The National Treasury Management Agency today received strong demand for €500m of three-month treasury bills sold at the same low interest rate - or yield - as a month ago.
The NTMA has taken advantage of a fall in its borrowing costs by launching two bond swaps, its maiden amortising bond issue and new long-term debt sales in a bid to get back into the bond markets.
Auctioning Treasury Bills in consecutive months for the first time since exiting markets in September 2010, the NTMA saw the average yield remain the same as last month at 0.7%.
This was much lower than the 1.8% paid in July's first post-bailout auction.
The rate also compared to the 0.765% paid by Italy, which unlike Ireland has not had to seek an international rescue, to sell €3 billion of three-month bills last week.
The National Treasury Management Agency, which will seek to keep the monthly short-term auctions going for the rest of the year, said the issue was 3.6 times subscribed, compared to September's 3 bid-to-cover ratio.

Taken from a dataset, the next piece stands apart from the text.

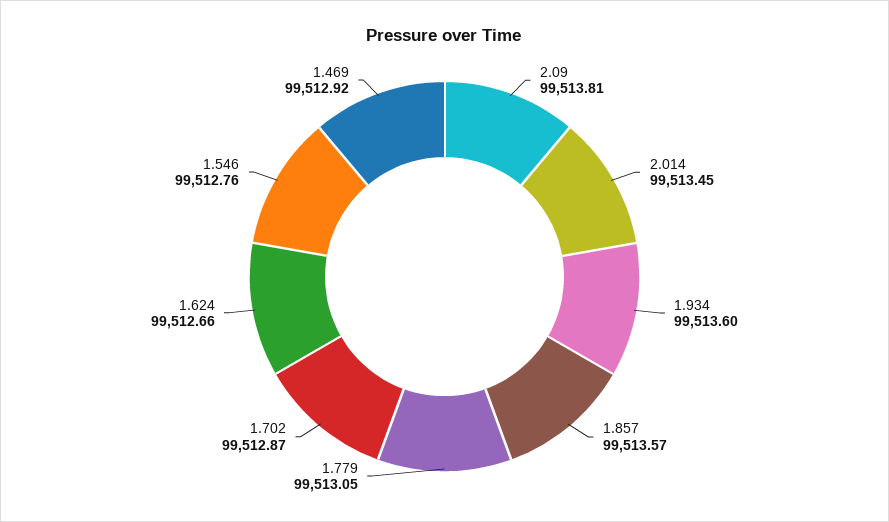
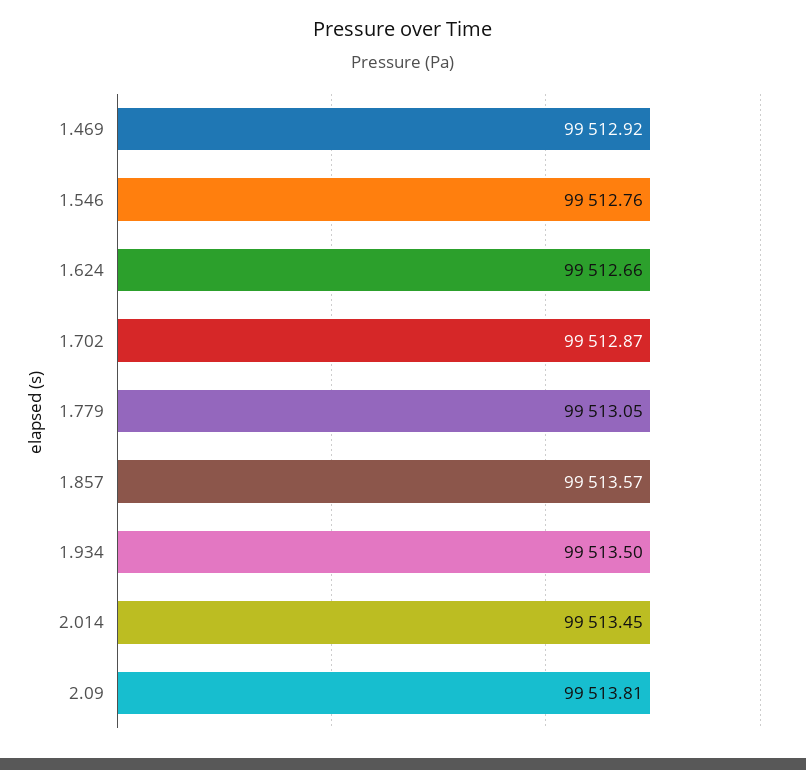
1.934: 99513.6 -> 99513.5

Eamonn Reilly, a bond trader at Davy Stockbrokers, said the overall result was ''satisfactory''. ''Ireland is continuing its good work,'' he added. Davy Stockbrokers is a primary dealer in Irish debt.
Owen Callan, from Danske Markets, said today's auction brings to €14.34 billion total issuance from the NTMA this year. He said it provides the agency with an ''enormous cash buffer'' of about €25 billion, when put together with its commercial paper programme.

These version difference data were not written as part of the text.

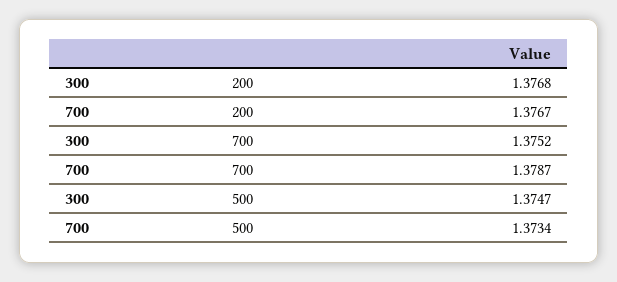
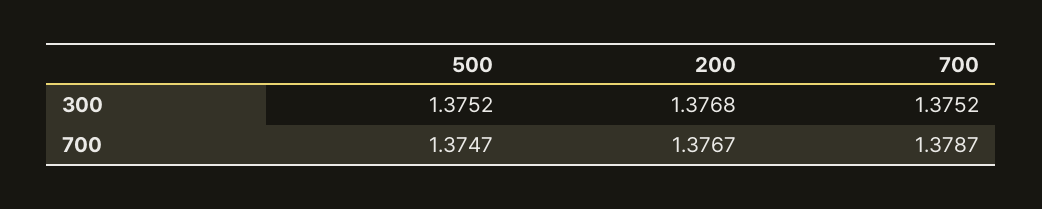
300, 500: 1.3747 -> 1.3752
700, 500: 1.3734 -> 1.3747

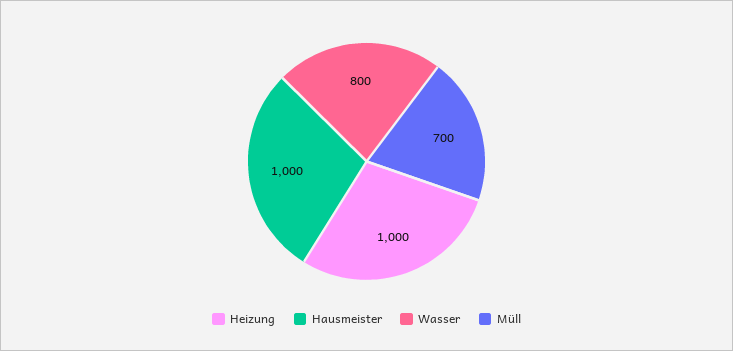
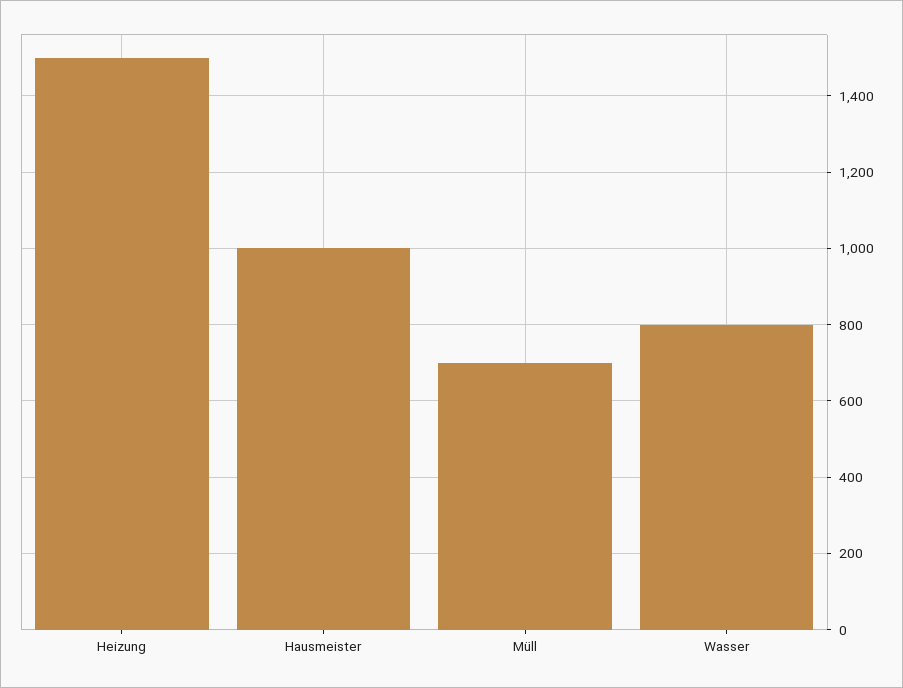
Heizung: 1000 -> 1500

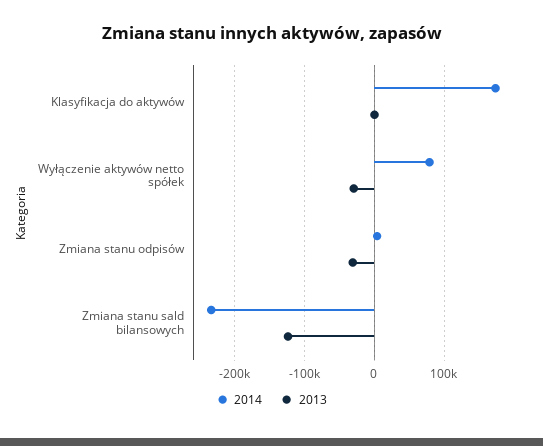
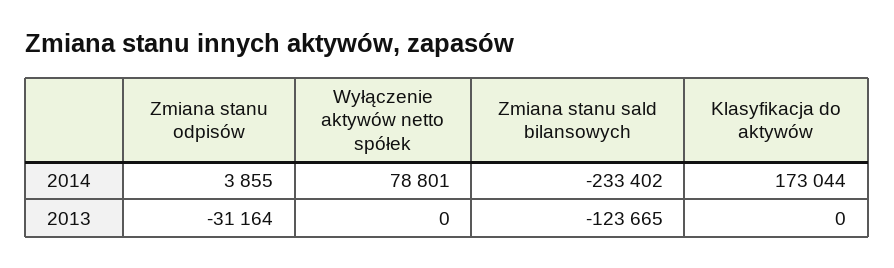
2013, Wyłączenie aktywów netto spółek: -30000 -> 0

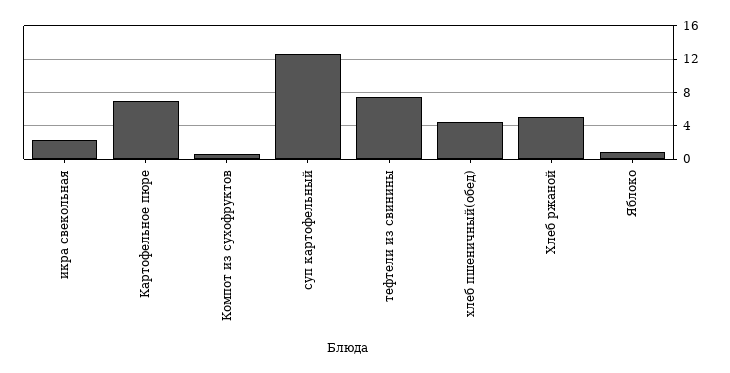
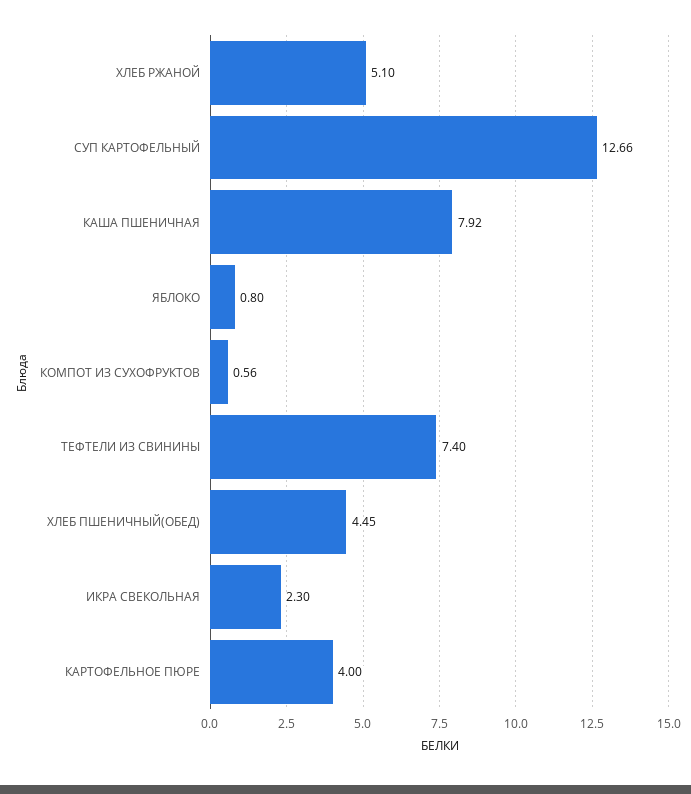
Картофельное пюре: 7 -> 4
КАША ПШЕНИЧНАЯ: none -> 7.92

The dealer said this effectively prefunds most of the January 2014 bond redemption, which had previously been considered a huge hurdle for Ireland to overcome.
He noted that most of the buying at today's auction came from international, mainly continental European investors. ''This will certainly be seen as a welcome boost in the context of Ireland's position at the EU summit today, and will further highlight our progress particularly when compared with periphery member states,'' he added.
Danske Markets also suggested that the NTMA should consider selling longer maturities of T-Bills, with a six and nine month issuance before the end of the year'' highly plausible''.
Spain raises €4.6 billion in successful debt sale
Spain today raised €4.6 billion at a sharply lower cost amid growing expectations that the cash-strapped country will soon make a request for international help to deal with its finances.
The Treasury sold €1.51 billion in 10-year bonds today at an average interest rate of 5.46%, down from 5.66% in the last auction on September 20.
It also sold €1.46 billion in five-year bonds at 3.98%, down from 4.6%, and €1.64 billion worth of three-year bonds at 3.23%, which was below last time's 3.68%. Demand was more than twice the amount offered.
Spain said it will soon decide whether to look to tap a European Central Bank bond-buying programme largely designed to keep a lid on its borrowing costs.